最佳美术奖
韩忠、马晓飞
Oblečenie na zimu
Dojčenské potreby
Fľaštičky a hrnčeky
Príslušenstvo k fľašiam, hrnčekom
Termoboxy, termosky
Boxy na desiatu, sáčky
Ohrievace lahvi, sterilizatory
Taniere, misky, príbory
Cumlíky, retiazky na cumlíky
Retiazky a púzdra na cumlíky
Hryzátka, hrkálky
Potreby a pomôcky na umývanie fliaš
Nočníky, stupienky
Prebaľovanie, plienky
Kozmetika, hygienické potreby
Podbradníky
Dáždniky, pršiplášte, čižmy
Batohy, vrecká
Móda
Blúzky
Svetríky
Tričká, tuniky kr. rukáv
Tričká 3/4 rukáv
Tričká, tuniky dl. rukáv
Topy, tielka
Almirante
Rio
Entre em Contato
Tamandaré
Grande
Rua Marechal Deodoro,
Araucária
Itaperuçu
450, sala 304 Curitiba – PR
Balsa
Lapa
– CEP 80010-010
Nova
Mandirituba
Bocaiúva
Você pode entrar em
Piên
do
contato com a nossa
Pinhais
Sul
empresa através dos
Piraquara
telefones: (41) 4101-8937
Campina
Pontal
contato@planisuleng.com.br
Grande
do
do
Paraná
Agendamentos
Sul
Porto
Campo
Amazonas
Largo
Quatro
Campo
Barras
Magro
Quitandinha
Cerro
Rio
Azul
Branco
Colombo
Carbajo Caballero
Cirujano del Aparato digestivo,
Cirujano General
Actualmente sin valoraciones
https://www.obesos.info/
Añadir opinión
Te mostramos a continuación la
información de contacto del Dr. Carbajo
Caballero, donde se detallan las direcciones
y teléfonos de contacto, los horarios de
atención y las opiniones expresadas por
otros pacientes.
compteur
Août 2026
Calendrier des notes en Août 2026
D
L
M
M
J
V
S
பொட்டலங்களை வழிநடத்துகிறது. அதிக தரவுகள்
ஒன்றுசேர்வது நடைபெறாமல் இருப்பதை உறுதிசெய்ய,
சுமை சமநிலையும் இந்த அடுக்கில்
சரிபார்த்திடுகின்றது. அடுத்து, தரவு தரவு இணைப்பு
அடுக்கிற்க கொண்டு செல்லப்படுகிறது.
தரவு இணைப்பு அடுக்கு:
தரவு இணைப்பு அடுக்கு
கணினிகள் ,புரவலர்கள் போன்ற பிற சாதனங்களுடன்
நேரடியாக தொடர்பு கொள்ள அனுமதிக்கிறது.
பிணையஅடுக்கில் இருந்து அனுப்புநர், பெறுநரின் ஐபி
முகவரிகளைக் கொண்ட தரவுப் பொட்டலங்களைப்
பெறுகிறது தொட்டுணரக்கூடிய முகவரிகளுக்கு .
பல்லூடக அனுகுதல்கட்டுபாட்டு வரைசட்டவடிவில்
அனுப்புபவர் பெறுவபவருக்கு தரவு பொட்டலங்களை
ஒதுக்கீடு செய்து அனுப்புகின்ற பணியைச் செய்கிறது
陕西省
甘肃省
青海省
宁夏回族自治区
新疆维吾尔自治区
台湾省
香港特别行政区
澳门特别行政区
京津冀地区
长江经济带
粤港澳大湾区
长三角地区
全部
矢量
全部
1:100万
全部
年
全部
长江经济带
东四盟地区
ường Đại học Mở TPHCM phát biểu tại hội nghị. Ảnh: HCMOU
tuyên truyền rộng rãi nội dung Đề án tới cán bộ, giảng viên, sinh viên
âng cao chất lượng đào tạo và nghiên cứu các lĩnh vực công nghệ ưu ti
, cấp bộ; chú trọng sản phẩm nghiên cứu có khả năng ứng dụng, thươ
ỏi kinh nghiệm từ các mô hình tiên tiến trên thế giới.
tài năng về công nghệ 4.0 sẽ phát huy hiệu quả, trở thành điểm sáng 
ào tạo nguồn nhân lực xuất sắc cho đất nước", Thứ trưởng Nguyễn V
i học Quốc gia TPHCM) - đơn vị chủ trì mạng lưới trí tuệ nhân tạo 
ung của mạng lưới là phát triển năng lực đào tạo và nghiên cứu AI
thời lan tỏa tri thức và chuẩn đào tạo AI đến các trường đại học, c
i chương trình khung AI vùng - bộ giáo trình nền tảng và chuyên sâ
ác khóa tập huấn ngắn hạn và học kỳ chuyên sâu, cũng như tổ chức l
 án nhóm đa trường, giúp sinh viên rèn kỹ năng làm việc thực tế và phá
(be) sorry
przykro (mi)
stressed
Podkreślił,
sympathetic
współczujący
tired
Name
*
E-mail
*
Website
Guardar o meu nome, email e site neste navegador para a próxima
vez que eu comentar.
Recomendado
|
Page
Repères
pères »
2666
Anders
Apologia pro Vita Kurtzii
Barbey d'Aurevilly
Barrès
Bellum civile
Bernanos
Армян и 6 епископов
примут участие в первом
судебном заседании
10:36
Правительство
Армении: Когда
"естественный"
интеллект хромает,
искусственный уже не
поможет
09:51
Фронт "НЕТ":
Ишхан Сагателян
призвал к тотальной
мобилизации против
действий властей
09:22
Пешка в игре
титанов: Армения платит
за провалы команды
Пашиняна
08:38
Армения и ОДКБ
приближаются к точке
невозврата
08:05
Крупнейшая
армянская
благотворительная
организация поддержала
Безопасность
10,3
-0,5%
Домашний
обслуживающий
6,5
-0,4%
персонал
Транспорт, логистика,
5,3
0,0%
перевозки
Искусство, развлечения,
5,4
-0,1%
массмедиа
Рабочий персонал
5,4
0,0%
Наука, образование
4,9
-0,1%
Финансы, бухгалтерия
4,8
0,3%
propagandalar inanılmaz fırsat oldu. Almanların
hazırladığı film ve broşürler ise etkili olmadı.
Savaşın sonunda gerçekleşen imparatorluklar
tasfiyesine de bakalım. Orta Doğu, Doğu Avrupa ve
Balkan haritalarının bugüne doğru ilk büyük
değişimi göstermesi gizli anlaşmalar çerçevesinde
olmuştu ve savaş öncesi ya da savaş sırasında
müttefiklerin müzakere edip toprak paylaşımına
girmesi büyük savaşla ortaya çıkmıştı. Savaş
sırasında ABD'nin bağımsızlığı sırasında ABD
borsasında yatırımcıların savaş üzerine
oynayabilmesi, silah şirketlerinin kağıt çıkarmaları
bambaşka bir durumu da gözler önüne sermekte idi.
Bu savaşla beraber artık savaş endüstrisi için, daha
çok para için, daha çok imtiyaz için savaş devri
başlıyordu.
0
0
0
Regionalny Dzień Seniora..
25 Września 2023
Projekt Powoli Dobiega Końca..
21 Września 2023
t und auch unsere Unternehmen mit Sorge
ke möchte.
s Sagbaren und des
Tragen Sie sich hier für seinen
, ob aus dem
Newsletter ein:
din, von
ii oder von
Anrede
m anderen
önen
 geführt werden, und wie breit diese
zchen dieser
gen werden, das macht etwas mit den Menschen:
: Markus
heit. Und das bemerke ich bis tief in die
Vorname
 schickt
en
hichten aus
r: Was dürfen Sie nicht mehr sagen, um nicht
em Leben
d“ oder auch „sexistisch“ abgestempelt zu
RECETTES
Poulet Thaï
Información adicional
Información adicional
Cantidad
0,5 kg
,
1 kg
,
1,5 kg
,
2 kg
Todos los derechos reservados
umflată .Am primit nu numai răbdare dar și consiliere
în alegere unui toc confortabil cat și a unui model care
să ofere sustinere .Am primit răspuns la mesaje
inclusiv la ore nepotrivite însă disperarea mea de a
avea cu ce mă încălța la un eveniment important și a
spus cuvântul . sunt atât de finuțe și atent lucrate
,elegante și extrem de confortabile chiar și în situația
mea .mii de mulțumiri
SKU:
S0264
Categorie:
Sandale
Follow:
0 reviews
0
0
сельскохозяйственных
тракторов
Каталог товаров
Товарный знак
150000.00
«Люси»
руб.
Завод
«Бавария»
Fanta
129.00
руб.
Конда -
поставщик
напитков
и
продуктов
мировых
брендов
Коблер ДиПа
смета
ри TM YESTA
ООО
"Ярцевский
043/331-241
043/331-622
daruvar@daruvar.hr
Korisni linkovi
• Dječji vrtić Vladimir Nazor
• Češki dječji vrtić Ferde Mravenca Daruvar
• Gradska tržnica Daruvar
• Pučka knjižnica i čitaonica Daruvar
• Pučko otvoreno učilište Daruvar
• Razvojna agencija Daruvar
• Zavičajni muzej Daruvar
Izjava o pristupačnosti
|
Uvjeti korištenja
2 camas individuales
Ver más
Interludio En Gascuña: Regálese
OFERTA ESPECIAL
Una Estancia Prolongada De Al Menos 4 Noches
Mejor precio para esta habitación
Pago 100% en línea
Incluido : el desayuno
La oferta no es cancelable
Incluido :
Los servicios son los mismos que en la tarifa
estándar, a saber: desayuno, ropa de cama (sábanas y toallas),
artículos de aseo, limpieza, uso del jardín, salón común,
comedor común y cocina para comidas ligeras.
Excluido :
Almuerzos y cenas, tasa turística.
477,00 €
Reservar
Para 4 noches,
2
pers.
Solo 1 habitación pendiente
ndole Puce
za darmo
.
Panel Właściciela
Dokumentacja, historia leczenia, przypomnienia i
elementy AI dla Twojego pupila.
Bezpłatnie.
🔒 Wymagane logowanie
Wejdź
______________________________
WORK TO COMPLETE ::
Everything in the material above from the line that has "ường Đại học Mở" through the line that has "Savaşın sonunda gerçekleşen imparatorluklar" must be duplicated exactly, with no other lines given.

OUTPUT BELOW ::
ường Đại học Mở TPHCM phát biểu tại hội nghị. Ảnh: HCMOU
tuyên truyền rộng rãi nội dung Đề án tới cán bộ, giảng viên, sinh viên
âng cao chất lượng đào tạo và nghiên cứu các lĩnh vực công nghệ ưu ti
, cấp bộ; chú trọng sản phẩm nghiên cứu có khả năng ứng dụng, thươ
ỏi kinh nghiệm từ các mô hình tiên tiến trên thế giới.
tài năng về công nghệ 4.0 sẽ phát huy hiệu quả, trở thành điểm sáng 
ào tạo nguồn nhân lực xuất sắc cho đất nước", Thứ trưởng Nguyễn V
i học Quốc gia TPHCM) - đơn vị chủ trì mạng lưới trí tuệ nhân tạo 
ung của mạng lưới là phát triển năng lực đào tạo và nghiên cứu AI
thời lan tỏa tri thức và chuẩn đào tạo AI đến các trường đại học, c
i chương trình khung AI vùng - bộ giáo trình nền tảng và chuyên sâ
ác khóa tập huấn ngắn hạn và học kỳ chuyên sâu, cũng như tổ chức l
 án nhóm đa trường, giúp sinh viên rèn kỹ năng làm việc thực tế và phá
(be) sorry
przykro (mi)
stressed
Podkreślił,
sympathetic
współczujący
tired
Name
*
E-mail
*
Website
Guardar o meu nome, email e site neste navegador para a próxima
vez que eu comentar.
Recomendado
|
Page
Repères
pères »
2666
Anders
Apologia pro Vita Kurtzii
Barbey d'Aurevilly
Barrès
Bellum civile
Bernanos
Армян и 6 епископов
примут участие в первом
судебном заседании
10:36
Правительство
Армении: Когда
"естественный"
интеллект хромает,
искусственный уже не
поможет
09:51
Фронт "НЕТ":
Ишхан Сагателян
призвал к тотальной
мобилизации против
действий властей
09:22
Пешка в игре
титанов: Армения платит
за провалы команды
Пашиняна
08:38
Армения и ОДКБ
приближаются к точке
невозврата
08:05
Крупнейшая
армянская
благотворительная
организация поддержала
Безопасность
10,3
-0,5%
Домашний
обслуживающий
6,5
-0,4%
персонал
Транспорт, логистика,
5,3
0,0%
перевозки
Искусство, развлечения,
5,4
-0,1%
массмедиа
Рабочий персонал
5,4
0,0%
Наука, образование
4,9
-0,1%
Финансы, бухгалтерия
4,8
0,3%
propagandalar inanılmaz fırsat oldu. Almanların
hazırladığı film ve broşürler ise etkili olmadı.
Savaşın sonunda gerçekleşen imparatorluklar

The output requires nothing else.